■ WORK ITEM ■
Please copy every line of the records below word for word, leaving out the pictures.

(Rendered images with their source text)
━━━━━━━━━━━━━━━━━━━━━━━━━━━━━━

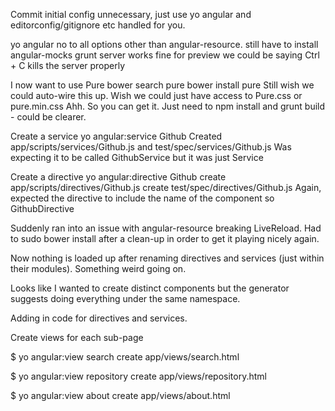 Commit initial config
	unnecessary, just use yo angular and editorconfig/gitignore etc handled for you.

yo angular 
	no to all options other than angular-resource.
	still have to install angular-mocks
	grunt server works fine for preview
	we could be saying Ctrl + C kills the server properly

I now want to use Pure
	bower search pure
	bower install pure
	Still wish we could auto-wire this up.
	Wish we could just have access to Pure.css or pure.min.css
	Ahh. So you can get it. Just need to npm install and grunt build - could be clearer.

Create a service
	yo angular:service Github
	Created app/scripts/services/Github.js and test/spec/services/Github.js
	Was expecting it to be called GithubService but it was just Service


Create a directive
	yo angular:directive Github
   	create app/scripts/directives/Github.js
   	create test/spec/directives/Github.js
   	Again, expected the directive to include the name of the component
   	so GithubDirective


Suddenly ran into an issue with angular-resource breaking LiveReload. Had to
sudo bower install after a clean-up in order to get it playing nicely again.

Now nothing is loaded up after renaming directives and services (just within their modules). Something weird going on.

Looks like I wanted to create distinct components but the generator suggests doing everything under the same namespace.

Adding in code for directives and services.

Create views for each sub-page

$ yo angular:view search
   create app/views/search.html

$ yo angular:view repository
   create app/views/repository.html
   
$ yo angular:view about
   create app/views/about.html

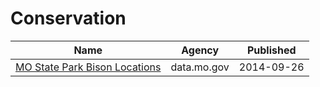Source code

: # Conservation

Name | Agency | Published
---- | ---- | ---------
[MO State Park Bison Locations](../datasets/kw9k-iwnn.md) | data.mo.gov | 2014-09-26


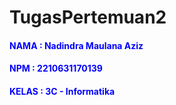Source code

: # TugasPertemuan2
<h4 style="color: blue;">NAMA  : Nadindra Maulana Aziz</h4>

<h4 style="color: blue;">NPM  : 2210631170139</h4>

<h4 style="color: blue;">KELAS  : 3C - Informatika</h4>
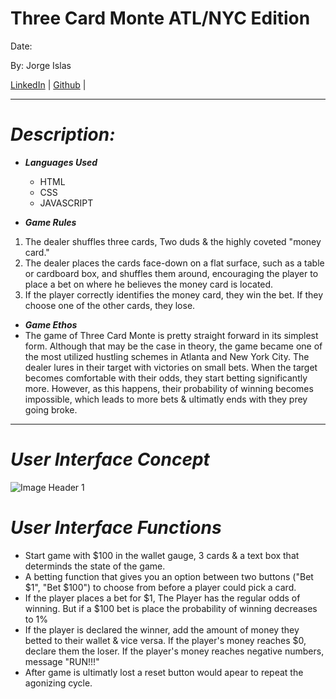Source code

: # Three Card Monte ATL/NYC Edition 
Date:

By: Jorge Islas

[LinkedIn](https://www.linkedin.com/in/jorge-islas-47136a275
) | [Github](https://github.com/Jorgeislas97) |
***
# **_Description:_**

- **_Languages Used_**
  - HTML
  - CSS
  - JAVASCRIPT
  

- **_Game Rules_** 
1. The dealer shuffles three cards, Two duds & the highly coveted "money card."
2. The dealer places the cards face-down on a flat surface, such as a table or cardboard box, and shuffles them around, encouraging the player to place a bet on where he believes the money card is located. 
3. If the player correctly identifies the money card, they win the bet. If they choose one of the other cards, they lose.

- **_Game Ethos_**
- The game of Three Card Monte is pretty straight forward in its simplest form. Although that may be the case in theory, the game became one of the most utilized hustling schemes in Atlanta and New York City. The dealer lures in their target with victories on small bets. When the target becomes comfortable with their odds, they start betting significantly more. However, as this happens, their probability of winning becomes impossible, which leads to more bets & ultimatly ends with they prey going broke.
***
# **_User Interface Concept_** 
    
   ![Image Header 1](https://i.imgur.com/AOQjSXV.jpeg)

# **_User Interface Functions_**
- Start game with $100 in the wallet gauge, 3 cards & a text box that determinds the state of the game.  
- A betting function  that gives you an option between two buttons ("Bet $1", "Bet $100") to choose from before a player could pick a card.  
- If the player places a bet for $1, The Player  has the regular odds of winning. But if a $100 bet is place the probability of winning decreases to 1%
- If the player is declared the winner, add the amount of money they betted to their wallet & vice versa. If the player's money reaches $0, declare them the loser. If the player's money reaches negative numbers, message "RUN!!!"
- After game is ultimatly lost a reset button would apear to repeat the agonizing cycle.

━━━━━━━━━━━━━━━━━━━━━━━━━━━━━━

■ SOLUTION FOR THIS TASK ■
 Commit initial config
	unnecessary, just use yo angular and editorconfig/gitignore etc handled for you.

yo angular 
	no to all options other than angular-resource.
	still have to install angular-mocks
	grunt server works fine for preview
	we could be saying Ctrl + C kills the server properly

I now want to use Pure
	bower search pure
	bower install pure
	Still wish we could auto-wire this up.
	Wish we could just have access to Pure.css or pure.min.css
	Ahh. So you can get it. Just need to npm install and grunt build - could be clearer.

Create a service
	yo angular:service Github
	Created app/scripts/services/Github.js and test/spec/services/Github.js
	Was expecting it to be called GithubService but it was just Service


Create a directive
	yo angular:directive Github
   	create app/scripts/directives/Github.js
   	create test/spec/directives/Github.js
   	Again, expected the directive to include the name of the component
   	so GithubDirective


Suddenly ran into an issue with angular-resource breaking LiveReload. Had to
sudo bower install after a clean-up in order to get it playing nicely again.

Now nothing is loaded up after renaming directives and services (just within their modules). Something weird going on.

Looks like I wanted to create distinct components but the generator suggests doing everything under the same namespace.

Adding in code for directives and services.

Create views for each sub-page

$ yo angular:view search
   create app/views/search.html

$ yo angular:view repository
   create app/views/repository.html
   
$ yo angular:view about
   create app/views/about.html

Source code

: # Conservation

Name | Agency | Published
---- | ---- | ---------
[MO State Park Bison Locations](../datasets/kw9k-iwnn.md) | data.mo.gov | 2014-09-26


Source code

: # TugasPertemuan2
<h4 style="color: blue;">NAMA  : Nadindra Maulana Aziz</h4>

<h4 style="color: blue;">NPM  : 2210631170139</h4>

<h4 style="color: blue;">KELAS  : 3C - Informatika</h4>
Source code

: # Three Card Monte ATL/NYC Edition 
Date:

By: Jorge Islas

[LinkedIn](https://www.linkedin.com/in/jorge-islas-47136a275
) | [Github](https://github.com/Jorgeislas97) |
***
# **_Description:_**

- **_Languages Used_**
  - HTML
  - CSS
  - JAVASCRIPT
  

- **_Game Rules_** 
1. The dealer shuffles three cards, Two duds & the highly coveted "money card."
2. The dealer places the cards face-down on a flat surface, such as a table or cardboard box, and shuffles them around, encouraging the player to place a bet on where he believes the money card is located. 
3. If the player correctly identifies the money card, they win the bet. If they choose one of the other cards, they lose.

- **_Game Ethos_**
- The game of Three Card Monte is pretty straight forward in its simplest form. Although that may be the case in theory, the game became one of the most utilized hustling schemes in Atlanta and New York City. The dealer lures in their target with victories on small bets. When the target becomes comfortable with their odds, they start betting significantly more. However, as this happens, their probability of winning becomes impossible, which leads to more bets & ultimatly ends with they prey going broke.
***
# **_User Interface Concept_** 
    
   ![Image Header 1](https://i.imgur.com/AOQjSXV.jpeg)

# **_User Interface Functions_**
- Start game with $100 in the wallet gauge, 3 cards & a text box that determinds the state of the game.  
- A betting function  that gives you an option between two buttons ("Bet $1", "Bet $100") to choose from before a player could pick a card.  
- If the player places a bet for $1, The Player  has the regular odds of winning. But if a $100 bet is place the probability of winning decreases to 1%
- If the player is declared the winner, add the amount of money they betted to their wallet & vice versa. If the player's money reaches $0, declare them the loser. If the player's money reaches negative numbers, message "RUN!!!"
- After game is ultimatly lost a reset button would apear to repeat the agonizing cycle.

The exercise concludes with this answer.